もう一歩のところだから、折角精進して悟道の域に達せられるように。大綱をしっかり会得すれば細葉は自然に理解されることと思います。

いづこより 春は来しぞと たづぬれば
答へぬ花に 鶯のなく

無心の花の上で、うぐいすが無心に鳴いている。それが春であり、天地自然の姿です。春はどこから来たか、何時来たかなどと問うことはありません。

君なくば ちたびももたび 数ふとも
十づつとをを ももとしらじな

あなたにお目にかからなかったら、経文をたとえ百万遍読誦したとしても、その意味を理解することが出来なかったと思われます。

いざさらば われもやみなむ ここのまり
十づつとをを ももとしりなば

それでは、わしの説法もこれ位にしておきましょう。大体の意味がお判りのようですから。

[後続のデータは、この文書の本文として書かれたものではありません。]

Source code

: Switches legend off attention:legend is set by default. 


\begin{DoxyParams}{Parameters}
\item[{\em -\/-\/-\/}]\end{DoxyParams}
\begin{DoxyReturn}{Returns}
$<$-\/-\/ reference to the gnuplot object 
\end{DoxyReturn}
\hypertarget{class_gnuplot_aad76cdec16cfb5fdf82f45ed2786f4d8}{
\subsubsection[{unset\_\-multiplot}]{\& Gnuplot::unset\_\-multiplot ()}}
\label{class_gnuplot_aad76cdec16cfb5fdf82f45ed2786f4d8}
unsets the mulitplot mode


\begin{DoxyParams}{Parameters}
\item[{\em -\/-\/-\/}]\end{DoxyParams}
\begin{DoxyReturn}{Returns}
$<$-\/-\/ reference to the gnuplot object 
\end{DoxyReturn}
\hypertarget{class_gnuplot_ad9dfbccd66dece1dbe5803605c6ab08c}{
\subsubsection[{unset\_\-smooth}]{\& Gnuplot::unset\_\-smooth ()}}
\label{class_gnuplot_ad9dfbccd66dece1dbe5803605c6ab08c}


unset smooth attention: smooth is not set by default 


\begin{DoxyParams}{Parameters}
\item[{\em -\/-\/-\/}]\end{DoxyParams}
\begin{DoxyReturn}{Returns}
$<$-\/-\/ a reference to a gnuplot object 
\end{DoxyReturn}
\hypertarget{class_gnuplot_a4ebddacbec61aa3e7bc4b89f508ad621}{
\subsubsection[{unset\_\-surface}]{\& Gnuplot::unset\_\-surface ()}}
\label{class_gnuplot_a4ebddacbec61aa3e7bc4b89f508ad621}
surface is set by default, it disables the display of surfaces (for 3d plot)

この春、貞心尼はとうとう良寛を訪ね、弟子入りの契りをする。

りょうぜんの 釈迦のみ前に 契りてし
ことな忘れそ 世はへだつとも

霊山というのは霊鷲山、釈迦がよく説法した王舎城の近くの山である。すなわちお釈迦様の前で契ったことを、たとへ世を隔てても忘れるな。私は先に死ぬかも知れないが、後に残ったあなたは忘れるなということ。

霊山の しやかの御前に ちぎりてし
ことは忘れず  世はへだつとも

いざさらば さきくてませよ 時鳥
しばなく頃は またも来て見む

それではお元気で・・・ほととぎすの啼く夏の頃、またお伺いします。

うき雲の 身にしありせば 時鳥
しばなく頃は いづこに待たむ

秋萩の 花さくころは 来て見ませ
命またくば 共にかざらむ

夏は暑いから塩入峠が大変でしょう。秋少し涼しくなったら来なされ、それまで生きていたら一緒に萩の花でも見ましょう。